**TASK PROMPT:**
Continue the passage below on the Supreme Court argument over applying the Second Amendment to state and local governments, picking up after its final sentence.

While the Heller decision was profoundly important, for finding in the Second Amendment an individual right to a gun, it is a fact that the vast number of laws that seek to regulate gun possession and use are those enacted at the state and local levels, not by Congress. Thus, a gun right that at its origin seemed fairly narrow has now been nationalized, though it remains surrounded in basic doubt about just what it actually means.

Oral Argument Recap

Lyle Denniston originally wrote the following for SCOTUSblog:

Analysis

The Supreme Court on Tuesday seemed poised to require state and local governments to obey the Second Amendment guarantee of a personal right to a gun, but with perhaps considerable authority to regulate that right. The dominant sentiment on the Court was to extend the Amendment beyond the federal level, based on the 14th Amendment’s guarantee of “due process,” since doing so through another part of the 14th Amendment would raise too many questions about what other rights might emerge.

When the Justices cast their first vote after starting later this week to discuss where to go from here, it appeared that the focus of debate will be how extensive a “right to keep and bear arms” should be spelled out: would it be only some “core right” to have a gun for personal safety, or would it include every variation of that right that could emerge in the future as courts decide specific cases? The liberal wing of the Court appeared to be making a determined effort to hold the expanded Amendment in check, but even the conservatives open to applying the Second Amendment to states, counties and cities seemed ready to concede some — but perhaps fewer — limitations. The eagerly awaited oral argument in McDonald, et al., v. Chicago, et al. (08-1521) found all members of the Court actively involved except the usually silent Justice Clarence Thomas. And, while no one said that the issue of “incorporating” the Second Amendment into the 14th Amendment had already been decided before the argument had even begun, the clear impression was that the Court majority was at least sentimentally in favor of that, with only the dimensions of the expansion to be worked out in this case and in a strong of likely precedents coming as time went on.

**MATERIAL PROVIDED:**
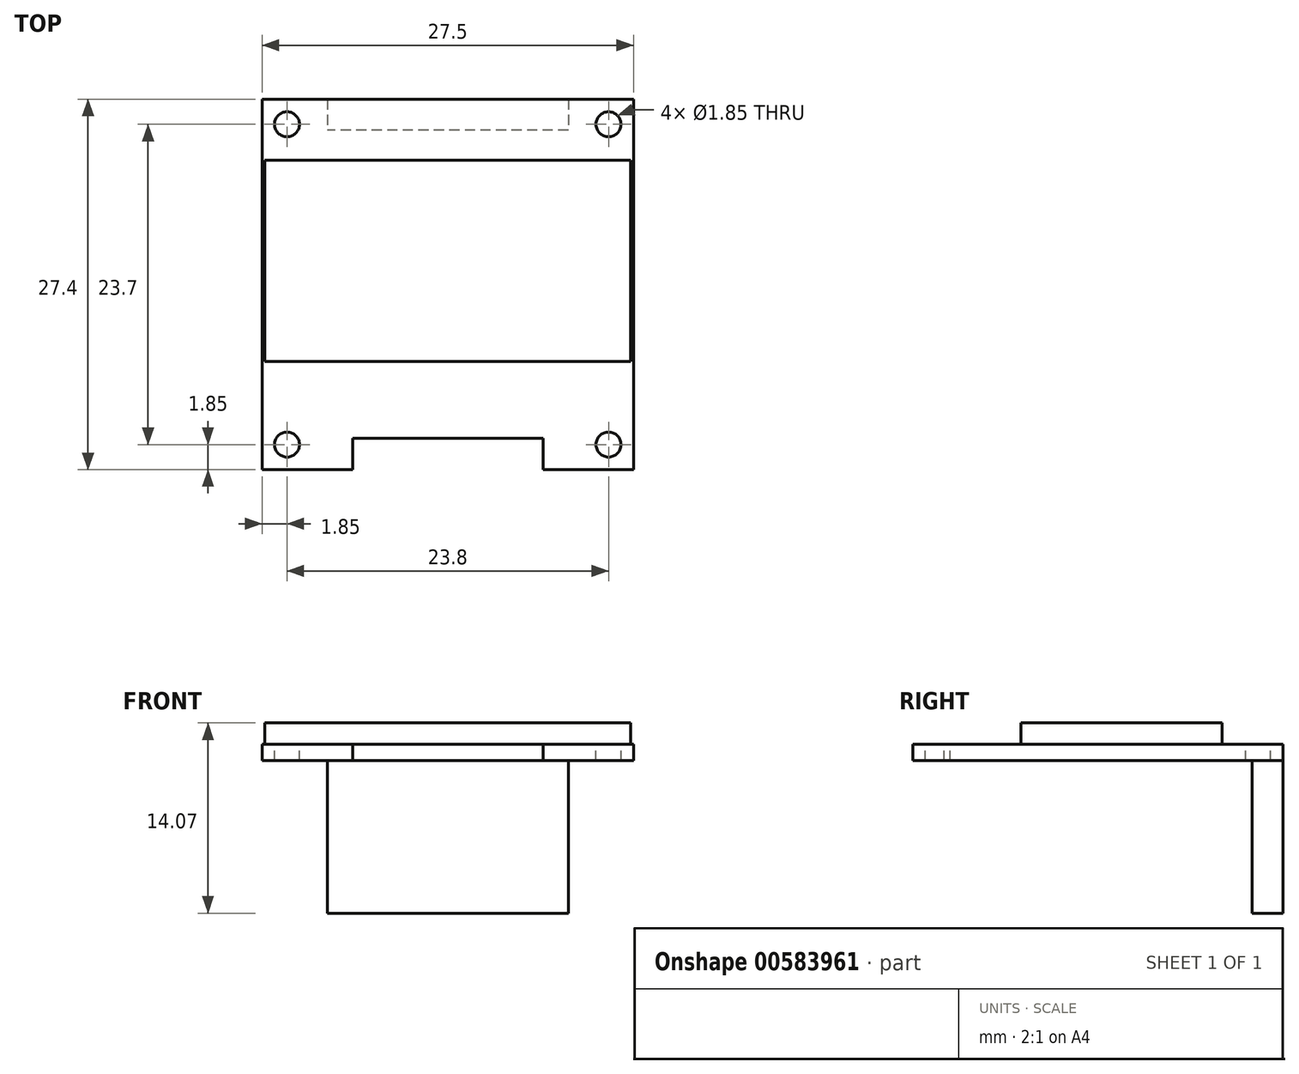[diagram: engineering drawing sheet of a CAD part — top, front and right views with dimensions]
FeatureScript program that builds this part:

**REPLY TO THE TASK:**
An attempt by an attorney for the cities of Chicago and Oak Park, Ill., defending local bans on handguns in those communities, to prevent any application of the constitutional gun right to states, counties and cities looked forlorn and even doomed. The nub of that argument by James A. Feldman of Washington was that, unlike other constitutional rights that the Court has extended to the state and local level, the right to a gun recognized by the Court two years ago in District of Columbia v. Heller pitted the threat that guns pose to human lives against a constitutional right, so the balance should be struck differently. So far as the hearing Tuesday showed, Justice Stephen G. Breyer was the only member of the Court attracted to that approach.

Justice Breyer drew only thinly veiled ridicule from conservatives on the Court when he suggested that there be a constitutional “chart” drawn up to rank the higher and lower priorities of rights that would be protected against state and local infringement — perhaps the highest rank safeguarding the right to have a gun in community self-defense (as with a “militia”) but with a decidedly lower rank for a right to “shoot birds.” While that idea drew no support, the notion that the Second Amendment right restricting state and local gun laws would not be an absolute right had significant appeal, it appeared.

The first argument to collapse as the hearing unfolded was the plea by the lawyer for gun rights advocates, Alan Gura of Alexandria, VA, that the Court should “incorporate” the Second Amendment into the 14th Amendment through the “privileges or immunities” clause. In the first comment from the bench after Gura had barely opened, Chief Justice John G. Roberts, Jr., noted that the Court had essentially scuttled that argument with its ruling in the SlaughterHouse Cases in 1873. And within a few minutes, Justice Antonin Scalia — the author of the Heller opinion and the Court’s most fervent gun enthusiast — was sarcastically dismissing the “privileges or immunities” argument.

“Why,” Scalia asked Gura, “are you asking us to overrule 140 years of prior law….unless you are bucking for a place on some law school faculty.” The Justice said the “privileges or immunities” argument was “the darling of the professorate” but wondered why Gura would “undertake that burden.” And Scalia noted that the “due process” clause — an open-ended provision that he has strongly attacked on other occasions– was available as the vehicle for incorporation, and added: “Even I have acquisced in that.” Gura somewhat meekly said “we would be extremely happy:” if the Court used the “due process” clause to extend the Second Amendment’s reach.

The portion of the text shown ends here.